Passage given:

Manchester City Who are You?: ‘1973 memories make hairs stand on end’

Jake: 'do the business, Vito'
Jake: ‘do the business, Vito’

A warm welcome back to these pages to Simon Curtis*, an exile in Portugal who still manages to get to numerous City games. His visit here in late 2012 won second prize in the annual ‘Who are You?’ awards, one judge – Jeremy Robson – hailing ‘the finest Who Are You? article which has ever appeared on the pages of Salut amidst the best series we have ever had the pleasure to read here’. And ahead of the league cup final, Simon offers another hugely entertaining read with great reminiscences of the impact Sunderland had on him in ’73 …

Jake demands answers
Jake demands answers

Salut! Sunderland: That’s it for the quadruple then? All but out of the CL, underdogs in the league cup, Premier title in doubt. Would the FA cup suffice?

Haha, that Wembley Here I Come confidence! The cheek of it. I’ll grant you the Champions League looks a goner, although I and 4,500 others will be there to make sure nothing stupid happens at the Nou Camp. As for the rest, I don’t see why City cannot compete in all three. One game and a 50:50 chance of winning the League Cup; a home draw v Wigan in the FA Cup to take us to a Wembley semi final and very handily placed in the league.

Would the FA Cup suffice? Naturally. It’s not so long ago that putting this question to a City fan would have had you carted off to the nearest shrink, so of course it would. But that would mean we had lost the League Cup final and all of that scintillating football this season had not won us the league, so there would be “slight” regrets I would imagine!!

How much of a blow was it to lose at home to Barca. worse than being beaten by Chelsea?

I think we might have expected the worst against Barcelona, so it cannot be worse than have José Mourinho turn up with his five-year-old’s mind games and win. We have since righted that wrong, but the Chelsea defeat showed how it is possible to beat City with .. well you lot don’t need lectures on how to beat City, do you?

For Chelsea to win the league with their brand of percentage football ahead of the next three, who have all played wonderfully entertaining games, would be the biggest blow I think. But just imagine Sunderland in the Champions League….. Exactly. Just standing there in Munich, in Madrid, in Barcleona is enough to reduce men of our age to tears.


But you wouldn’t trade it for City of old, would you?

I miss the City of old quite a lot actually. That bumbling mess of a club that almost nobody had a bad word to say about. Now that we have more or less buried all of that, we discover what it is like to have loads of people suddenly filled with hatred for us. The fall out from the Newcastle game was weird. So much bile and spittle. Again you (and Newcastle’s police horses) will already have a fair idea of how that one goes. I guess it goes with the territory, but it seems odd having so many younger fans hating us for being big bullies. Jesus, how many times have I stood/sat in some dive and watched all around me going berserk as City fell apart at the seams yet again….I kind of miss the incompetence of it all.

Jake: nearer and nearer
Jake: nearer and nearer


Now tell me how important or otherwise the Capital One cup is to you

I love it. It’s the League Cup, by the way. You lot might know it as the Milk Cup. That’s a clue to why I love it. Brought up on a solid diet of 70s football, City were one of the League Cup teams with three final appearances between 1970 and 1976, two of them won. As a kid, the League Cup was just about the only thing we were good at. Glyn Pardoe, Mike Doyle, Dennis Tueart’s overhead kick. Cracking memories. Even the defeat to Wolves in 1974 is a vivid memory because of our ultra cautious line up that included Bell-Marsh-Lee-Law-Summerbee all going forward at the same time. Defensive midfield? Pah!

Challenge 1: Copy the records word for word, starting at the line that contains "class: Magnoliopsida" and ending with the last line of the records. Leave the pictures out of your copy.
Challenge 2: Pick up the Manchester City fan interview right after its final sentence and keep it going.

Provided data:
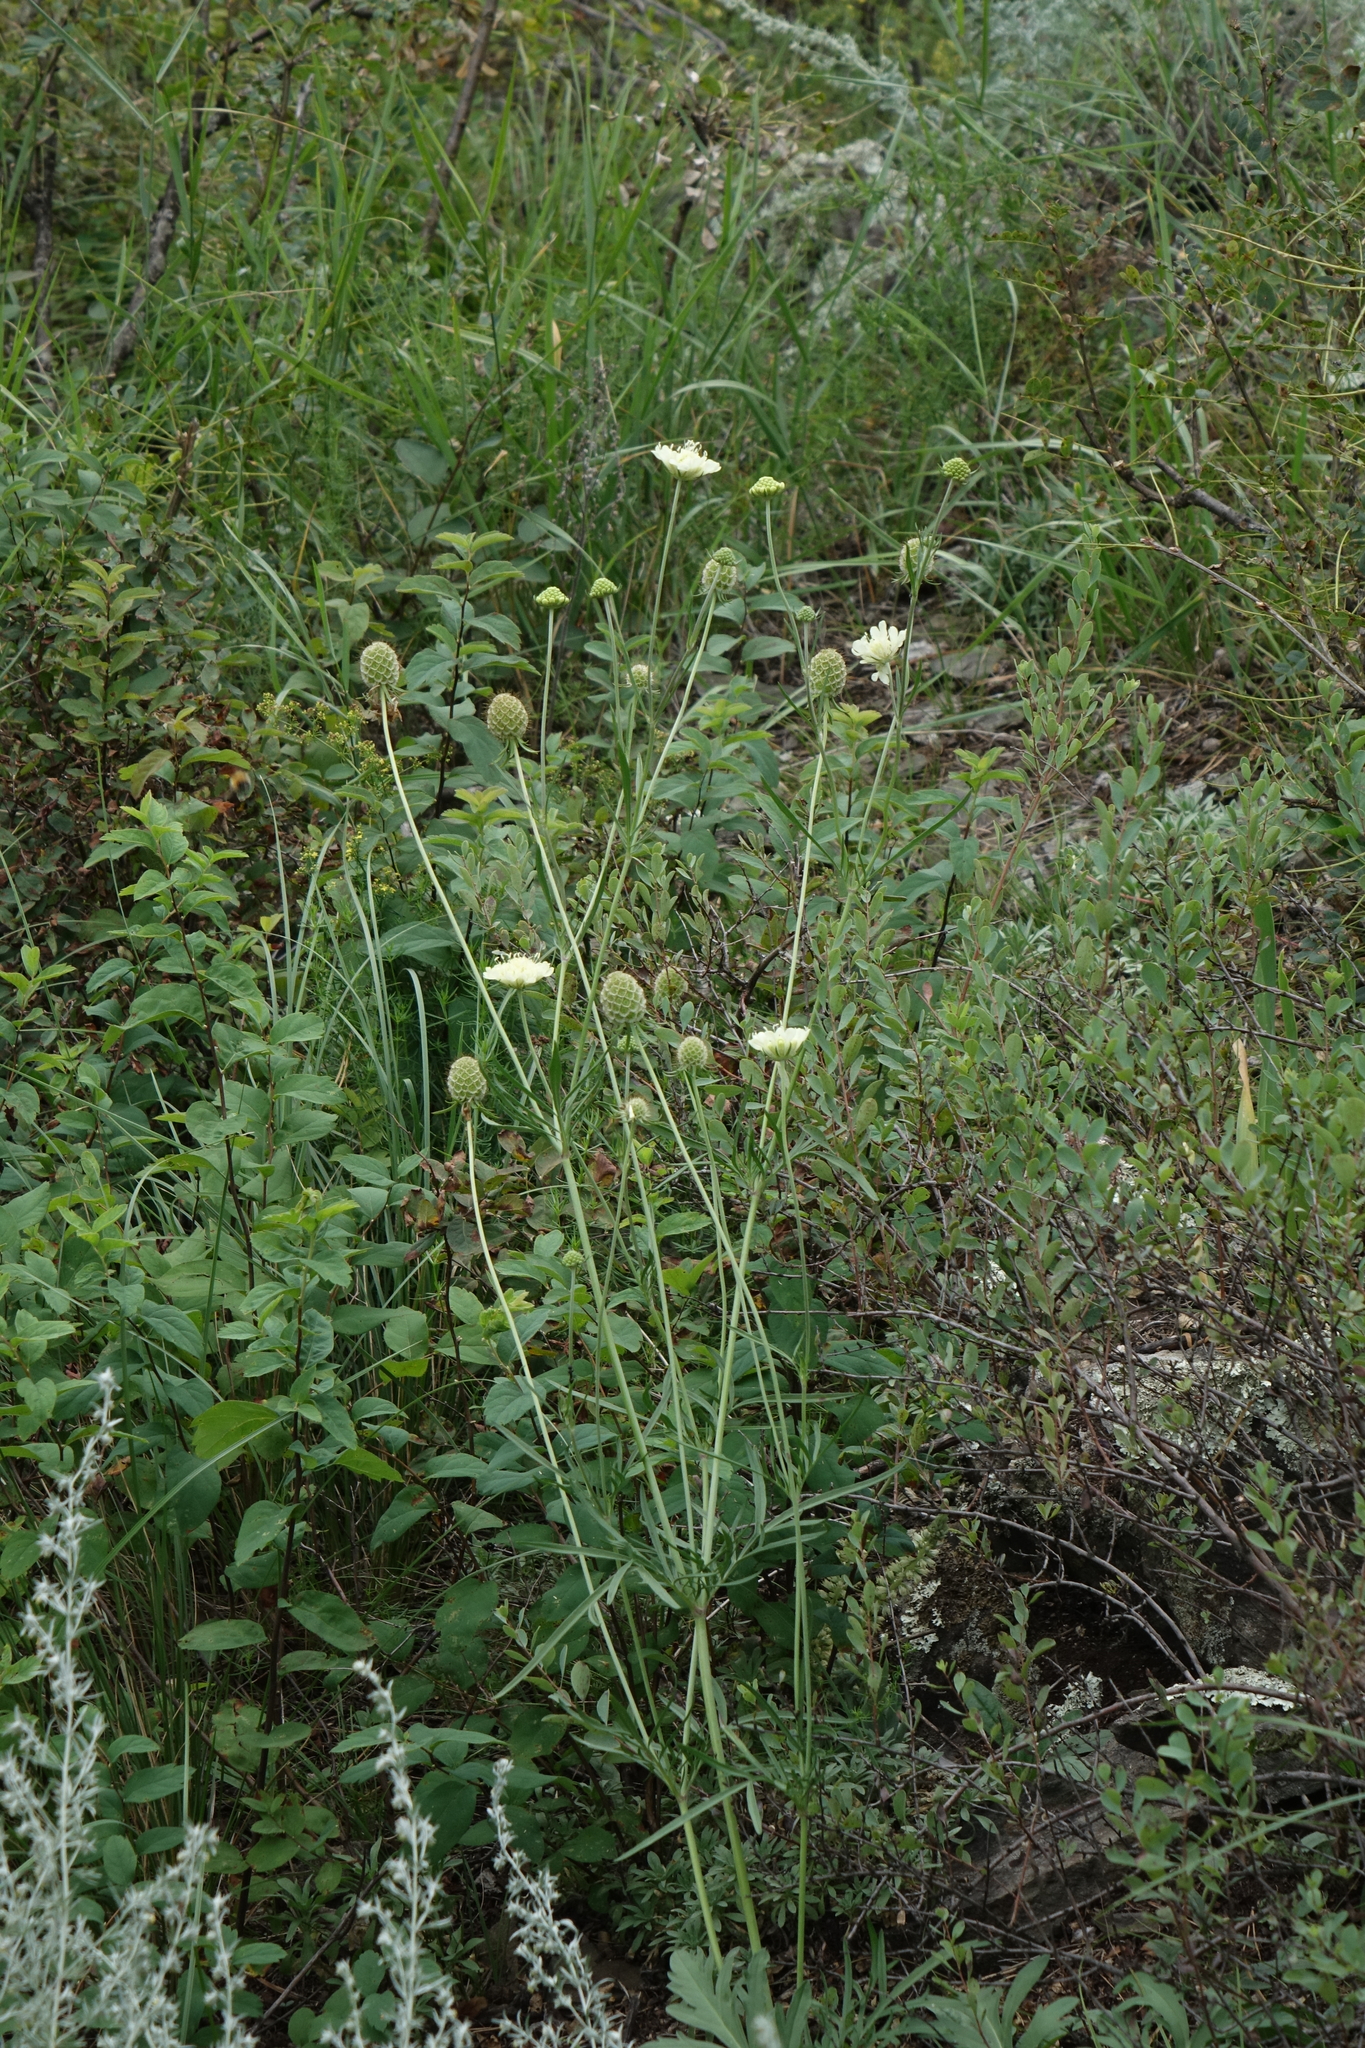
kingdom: Plantae
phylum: Tracheophyta
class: Magnoliopsida
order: Dipsacales
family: Caprifoliaceae
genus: Scabiosa
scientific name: Scabiosa ochroleuca
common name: Cream pincushions
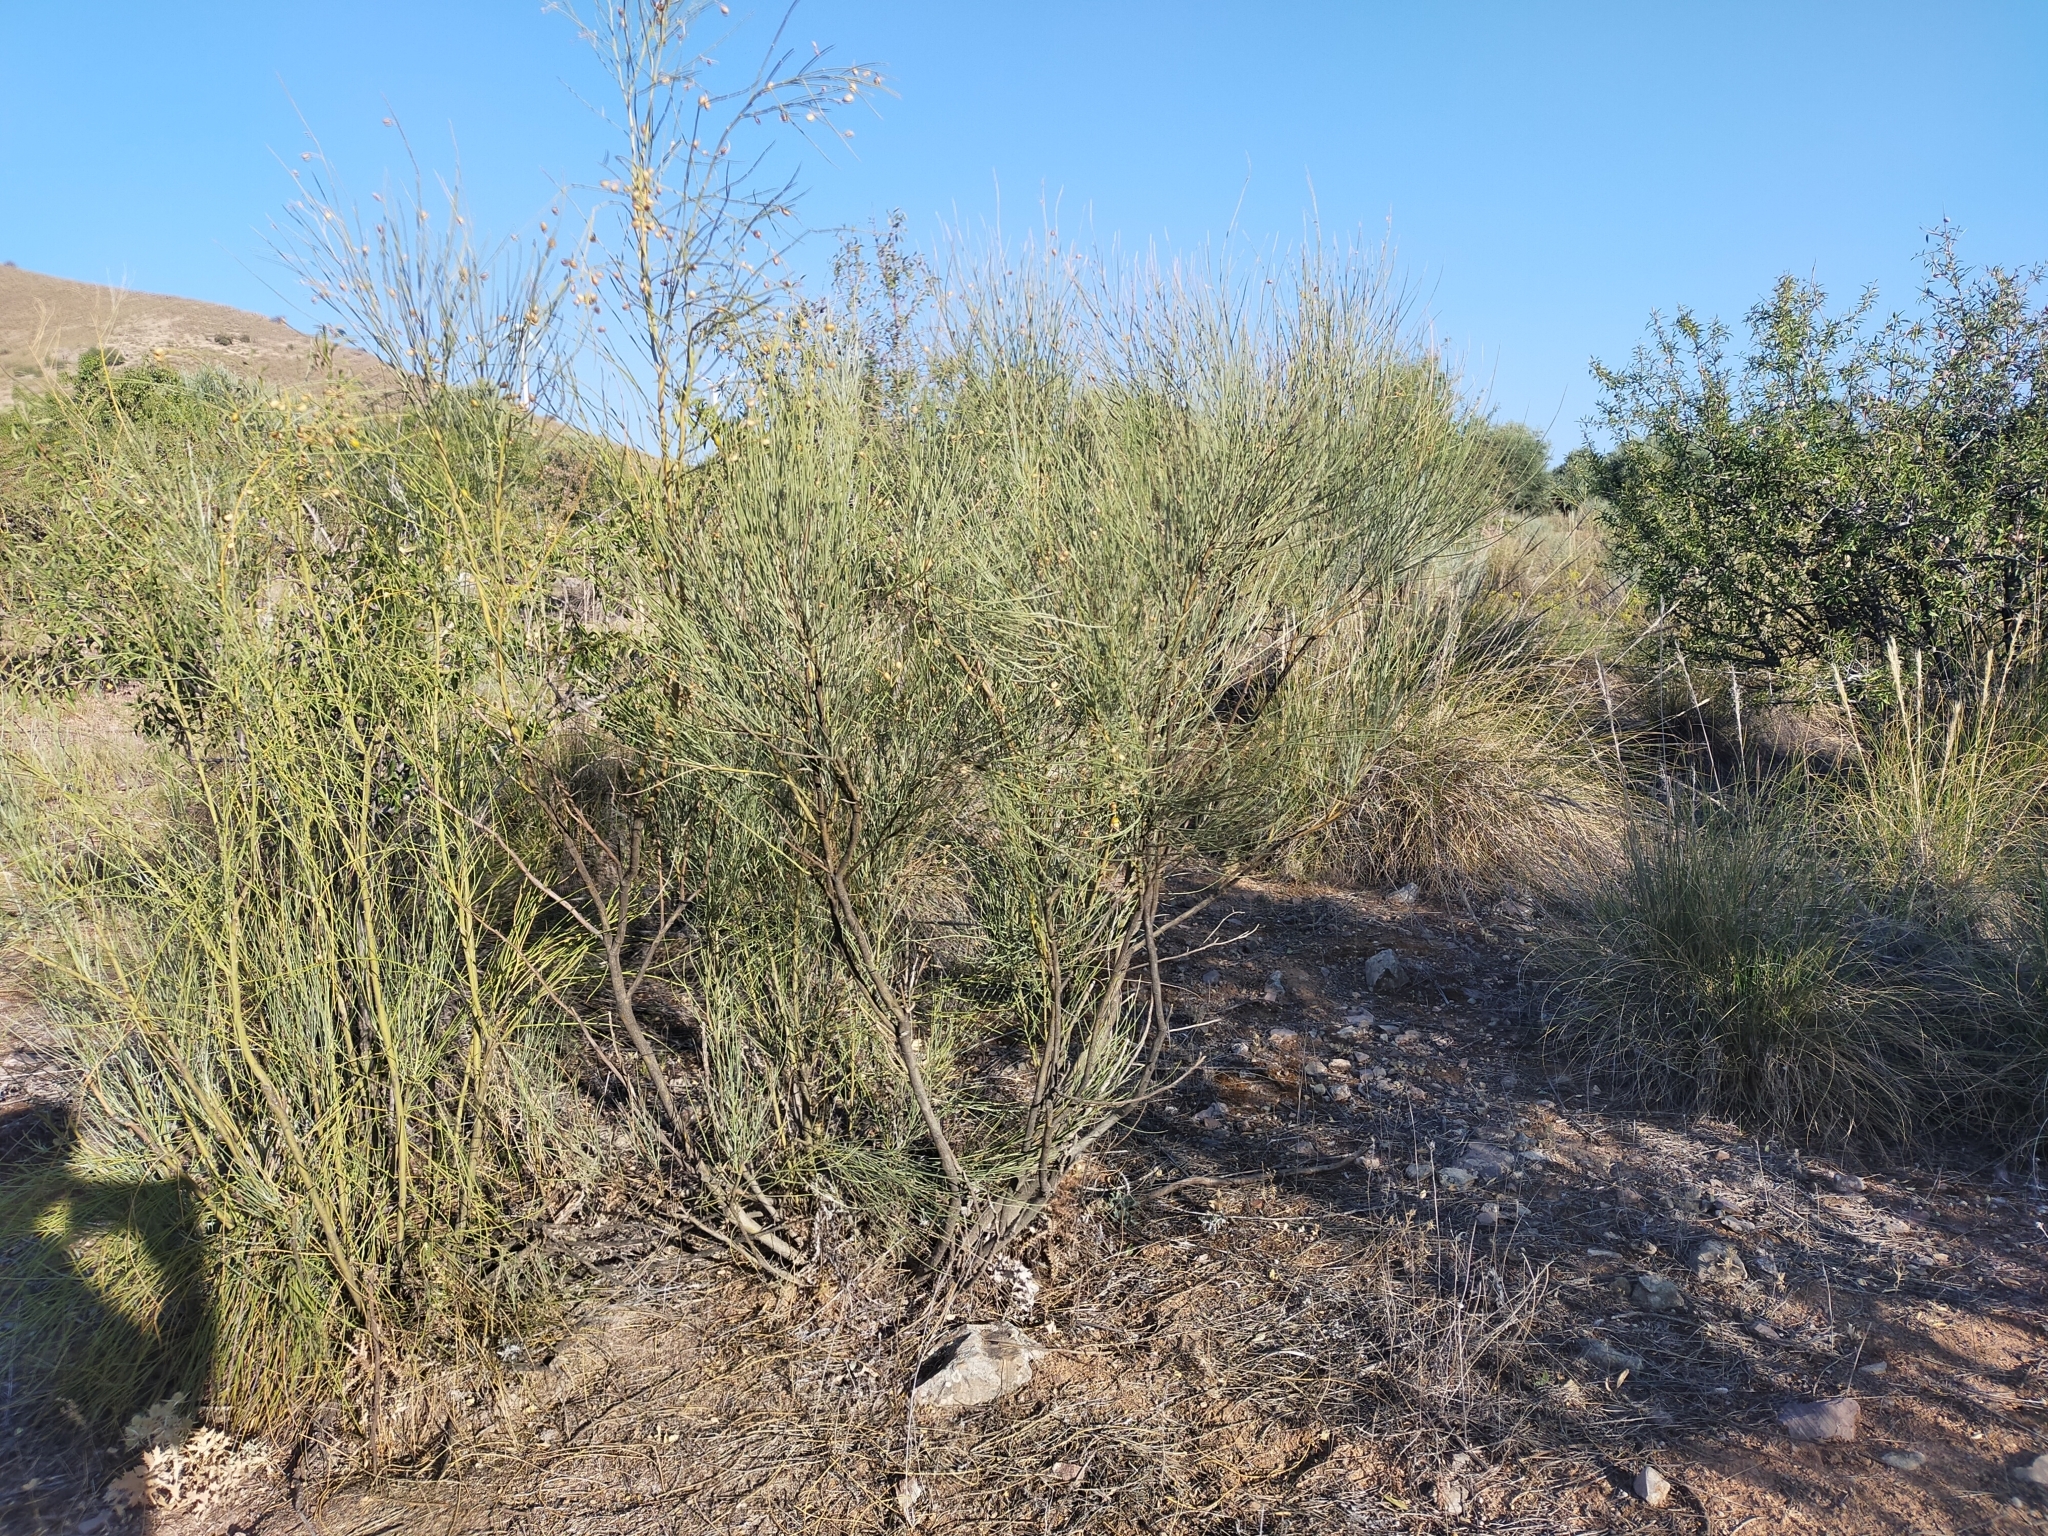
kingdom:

Written answer 1:
class: Magnoliopsida
order: Dipsacales
family: Caprifoliaceae
genus: Scabiosa
scientific name: Scabiosa ochroleuca
common name: Cream pincushions
kingdom:

Written answer 2:
Will you be there? How do you see it going?

I have a bit of a Wembley jinx to sort out, having been there for Wigan but missed the Stoke final. Maybe I should stand outside and listen to the crowd instead.

At the old Wembley you could go in and out as you pleased, but with this one, once you’re in you’re in. I think it’ll be very close. Neither side is playing its best football at the moment. I didn’t see your game at Arsenal but City’s last five have seen injuries pile up and goals dry up. It’s down to which team is up for it for the 90 minutes and as you lot have a passionate manager, passionate support and a hungry team, there is sure to be some fire in the Sunderland bellies. Fireworks, noise and heart stopping excitement. Perhaps extra time.

Something extravagant to finish off. Maybe Edin Dzeko with a twenty yard back heel miskick into the top corner off Bardsley’s ear. That’d do me.

In all honesty, how far are City from being the next Bayern or Barca?

Quite a way off when you see what Edin came up with against Stoke! Some of our football this season has been mouthwateringly good, the players are like nothing I have seen in 35 years following the Blues, but games against the two sides you mention prove that there is still some way to go.

I was in Munich, was at the Barça game and will be at the return and you can see something extra in the way these teams carry themselves. Certainly the club as a whole is moving in that direction, with a philosophy of playing style, of growth and of investment in facilities and youth. It’s pretty impressive stuff when you think of the rain sleeting in on Windy Corner in the olden days as Terry Phelan punted another clearance into the crowd.

And do you enjoy lording it over united?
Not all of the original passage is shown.